> [What the task requires]
Pull out every line below without changing a word, and leave the pictures out of your answer.

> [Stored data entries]
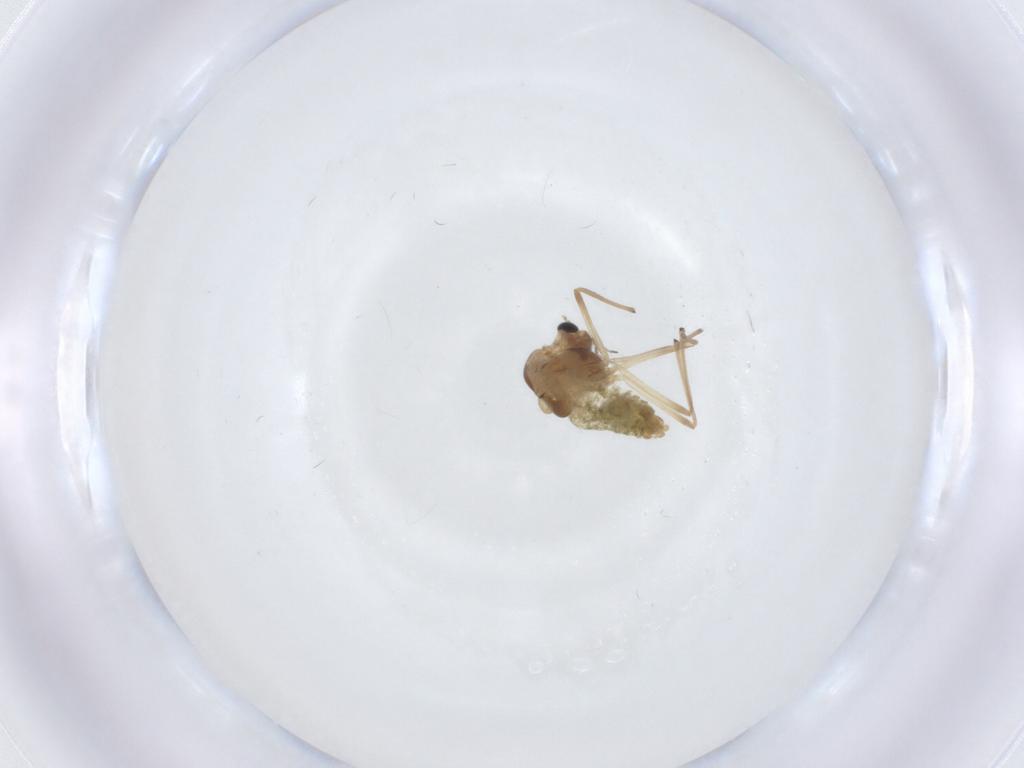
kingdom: Animalia
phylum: Arthropoda
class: Insecta
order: Diptera
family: Chironomidae
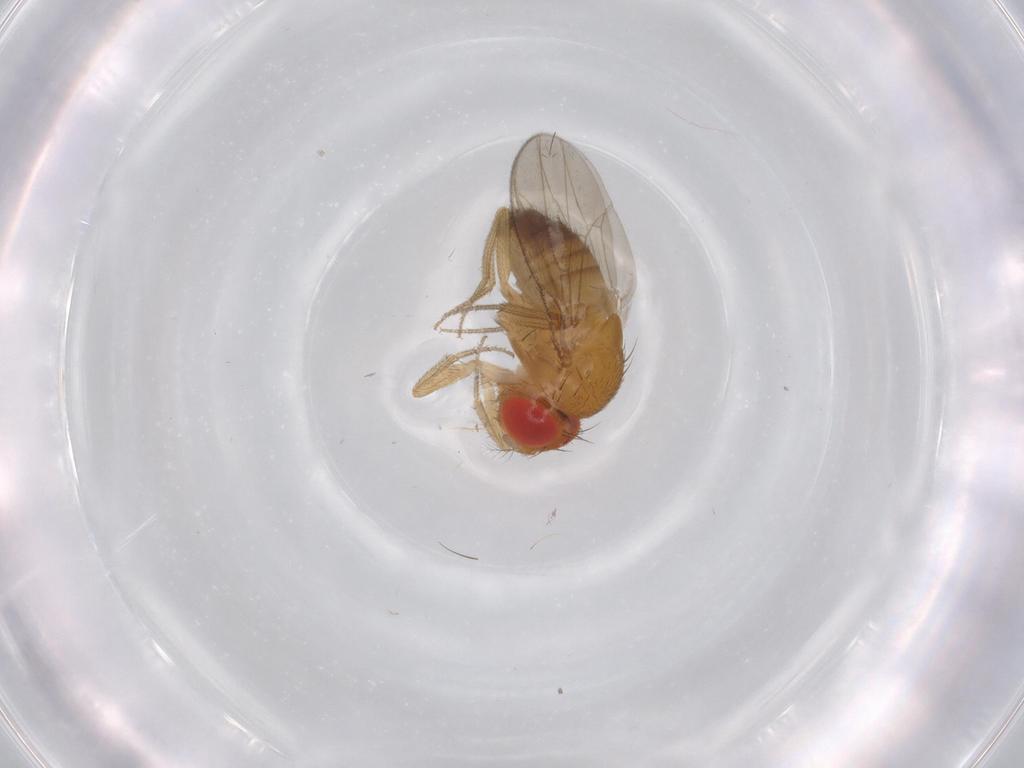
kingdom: Animalia
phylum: Arthropoda
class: Insecta
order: Diptera
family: Drosophilidae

> [Answer in full]
kingdom: Animalia
phylum: Arthropoda
class: Insecta
order: Diptera
family: Chironomidae
kingdom: Animalia
phylum: Arthropoda
class: Insecta
order: Diptera
family: Drosophilidae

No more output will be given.